Tierra Vieja – Tierra Nueva (Old Earth – New Earth)
Lydia Azout


For her third individual exhibition at this gallery, Lydia Azout presents a selection of sculptures that flesh out her vision in accordance with what is currently happening: What happens when a space of clarity becomes a vitiated, expressionless space? Absurdity is negative. Is negativity always the end? Or is it rather a path to make way to the new? This is a personal thought process that has become matter; rather than purely conceptual, “Tierra Vieja / Tierra Nueva” is a risk, a medication, a vulnerability opened to the rebirth of pleasure and freedom.

Lydia Azout’s sculptures and installations convey her journey: she has found vestiges of ancient, essential forms, and she brings them to life using elements drawn from nature and transformed through human intervention, like metal, for instance, which contains the lessons associated with fire and lasting shapes. Whether covered by the dark patina of iron oxide, or playing with the light reflected by steel, her works open the abstract to the representation of the invisible and radiate a cosmic meaning to the surrounding space.

Lydia Azout (born in Bogotá, Colombia) studied at David Manzur’s workshop in Bogotá (1970-74). Later, she continued her studies with Luis Camnitzer in Lucca, Italy, in 1981. Then, in 1988, she participated in workshops at the Institute of Marble and Art in Pietrasanta, Italy. Individually, she has been exhibiting since 1978 at major galleries, museums, and biennials around the world, such as The Museum of Modern Art (both in Bogotá and in Cali), The Alejandro Otero Museum in Caracas, Venezuela, and the Frost Art Museum in Miami. Some of her works are part of permanent collections in museums of Mexico, Colombia, Puerto Rico, Venezuela, and the USA, as well as in numerous private collections worldwide.



I Think
Julian León Camargo


In his first show in Miami and as a guest artist of the gallery, Julián León Camargo shows his paintings, through layers and layers of pigments, in an organic process of trial and error, taking his work to a place far away from where it was created.

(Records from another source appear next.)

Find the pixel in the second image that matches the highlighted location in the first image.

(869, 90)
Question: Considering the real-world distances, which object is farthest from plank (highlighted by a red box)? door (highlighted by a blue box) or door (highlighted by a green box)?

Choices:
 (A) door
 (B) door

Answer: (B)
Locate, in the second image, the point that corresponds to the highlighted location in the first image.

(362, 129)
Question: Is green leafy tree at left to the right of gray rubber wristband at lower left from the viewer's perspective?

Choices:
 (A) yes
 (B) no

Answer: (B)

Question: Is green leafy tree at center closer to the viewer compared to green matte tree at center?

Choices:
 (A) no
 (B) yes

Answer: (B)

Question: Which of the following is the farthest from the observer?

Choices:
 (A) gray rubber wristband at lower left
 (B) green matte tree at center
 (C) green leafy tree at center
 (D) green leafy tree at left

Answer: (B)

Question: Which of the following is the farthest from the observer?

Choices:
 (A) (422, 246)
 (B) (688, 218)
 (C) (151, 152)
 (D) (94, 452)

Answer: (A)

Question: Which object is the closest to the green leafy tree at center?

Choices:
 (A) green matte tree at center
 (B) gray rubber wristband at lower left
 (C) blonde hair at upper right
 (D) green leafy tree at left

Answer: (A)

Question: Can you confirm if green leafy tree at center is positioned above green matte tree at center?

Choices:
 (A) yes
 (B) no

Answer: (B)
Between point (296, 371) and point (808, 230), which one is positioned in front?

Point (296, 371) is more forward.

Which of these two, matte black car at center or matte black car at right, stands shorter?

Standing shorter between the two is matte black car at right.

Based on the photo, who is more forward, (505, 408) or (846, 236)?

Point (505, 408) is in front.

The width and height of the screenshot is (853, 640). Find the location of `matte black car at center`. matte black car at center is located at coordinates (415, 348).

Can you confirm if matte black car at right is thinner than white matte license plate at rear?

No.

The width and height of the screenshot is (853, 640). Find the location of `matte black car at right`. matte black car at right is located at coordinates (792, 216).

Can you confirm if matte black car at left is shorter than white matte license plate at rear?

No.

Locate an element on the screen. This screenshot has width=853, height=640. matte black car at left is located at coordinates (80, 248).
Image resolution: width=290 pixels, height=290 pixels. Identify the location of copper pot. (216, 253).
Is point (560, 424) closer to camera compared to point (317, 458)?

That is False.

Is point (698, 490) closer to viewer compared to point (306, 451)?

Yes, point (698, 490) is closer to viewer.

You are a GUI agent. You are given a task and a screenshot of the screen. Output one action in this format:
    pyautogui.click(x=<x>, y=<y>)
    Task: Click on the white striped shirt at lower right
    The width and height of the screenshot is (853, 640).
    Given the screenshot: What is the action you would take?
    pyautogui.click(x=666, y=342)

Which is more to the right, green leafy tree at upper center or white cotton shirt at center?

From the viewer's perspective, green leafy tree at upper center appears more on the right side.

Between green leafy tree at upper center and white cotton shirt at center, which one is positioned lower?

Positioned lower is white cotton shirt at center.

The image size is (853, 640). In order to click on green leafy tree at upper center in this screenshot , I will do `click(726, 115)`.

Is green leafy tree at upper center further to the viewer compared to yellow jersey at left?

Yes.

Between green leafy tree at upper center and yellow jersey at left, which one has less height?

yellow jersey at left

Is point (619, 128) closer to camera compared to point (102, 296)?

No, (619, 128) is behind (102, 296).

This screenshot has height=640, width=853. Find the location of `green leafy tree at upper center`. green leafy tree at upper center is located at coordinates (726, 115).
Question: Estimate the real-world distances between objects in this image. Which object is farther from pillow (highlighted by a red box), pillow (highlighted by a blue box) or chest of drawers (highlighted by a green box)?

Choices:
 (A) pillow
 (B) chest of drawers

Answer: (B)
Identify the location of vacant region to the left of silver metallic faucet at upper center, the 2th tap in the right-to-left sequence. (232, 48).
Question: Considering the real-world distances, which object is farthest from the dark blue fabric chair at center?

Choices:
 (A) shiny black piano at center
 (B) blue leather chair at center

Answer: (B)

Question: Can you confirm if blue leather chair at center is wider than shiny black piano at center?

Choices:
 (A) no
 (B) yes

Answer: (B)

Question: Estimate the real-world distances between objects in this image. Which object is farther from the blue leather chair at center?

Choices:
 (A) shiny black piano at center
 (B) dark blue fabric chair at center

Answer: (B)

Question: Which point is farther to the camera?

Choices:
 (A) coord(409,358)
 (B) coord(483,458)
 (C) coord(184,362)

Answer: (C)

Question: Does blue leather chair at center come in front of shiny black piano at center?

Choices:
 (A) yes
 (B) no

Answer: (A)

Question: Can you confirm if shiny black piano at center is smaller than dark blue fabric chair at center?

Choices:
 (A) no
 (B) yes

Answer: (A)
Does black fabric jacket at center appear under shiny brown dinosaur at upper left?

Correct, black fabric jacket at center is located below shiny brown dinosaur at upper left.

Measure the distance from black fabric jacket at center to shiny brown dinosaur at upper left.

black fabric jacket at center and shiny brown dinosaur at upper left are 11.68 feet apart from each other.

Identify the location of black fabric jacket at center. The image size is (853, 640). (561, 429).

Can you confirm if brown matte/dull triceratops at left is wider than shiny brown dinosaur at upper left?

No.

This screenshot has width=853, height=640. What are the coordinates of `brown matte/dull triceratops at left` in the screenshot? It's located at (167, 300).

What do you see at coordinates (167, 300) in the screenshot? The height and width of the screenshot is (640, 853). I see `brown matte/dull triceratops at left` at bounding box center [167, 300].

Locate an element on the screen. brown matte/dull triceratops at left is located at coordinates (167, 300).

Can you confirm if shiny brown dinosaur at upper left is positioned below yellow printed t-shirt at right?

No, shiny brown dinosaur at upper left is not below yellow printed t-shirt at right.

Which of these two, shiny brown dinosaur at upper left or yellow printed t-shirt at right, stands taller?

If for Mondrian earlier, the beginning was the quest, for Camargo it is the pretext to keep on painting and connecting, which never ends within the limits of the canvas, and both artists share this point of departure.

Julián León Camargo’s work happens in between two parallel powers. On the one hand, a pictorial desire, experimental in nature, focusing on the process rather than on a predetermined outcome and, on the other, an analytical interest, intellectual in nature, which tries to make sense and a systematic organization of that pictorial practice. In all his works, he tries to find the point of perfect balance between these two methods. This way, his paintings are impossible without a text, which may contain and make sense of them, either literally or metaphorically, but not as a destination or as a controlling agency, but rather as a trigger, a launching pad — a pretext.

Starting in 2003, Julián León Camargo has participated in several group and solo exhibitions in Colombia, Germany, Spain, and Argentina, where he currently lives. In 2007, he was invited to participate in The Intricate Journey project in Berlin, an exchange residency program organized by the NGBK, and he participated in the residency program at La Tabacalera in Madrid in 2020. In 2013, he participated in a residency program for artists at the Art Department of the Torcuato di Tella University in Buenos Aires. In 2014, he co-founded ESPACIO KAMM, an exhibition gallery for site-specific projects, in Buenos Aires, together with German artist Kirsten Mosel. In 2015, he was invited to participate in the fourth edition of the Biennial of the End of the World in Valparaiso, Chile.


Both exhibitions will be on view through August 31st, 2021. The hours are Monday to Friday, from 12 pm to 6:30 pm, and Saturday from 2 pm to 6 pm.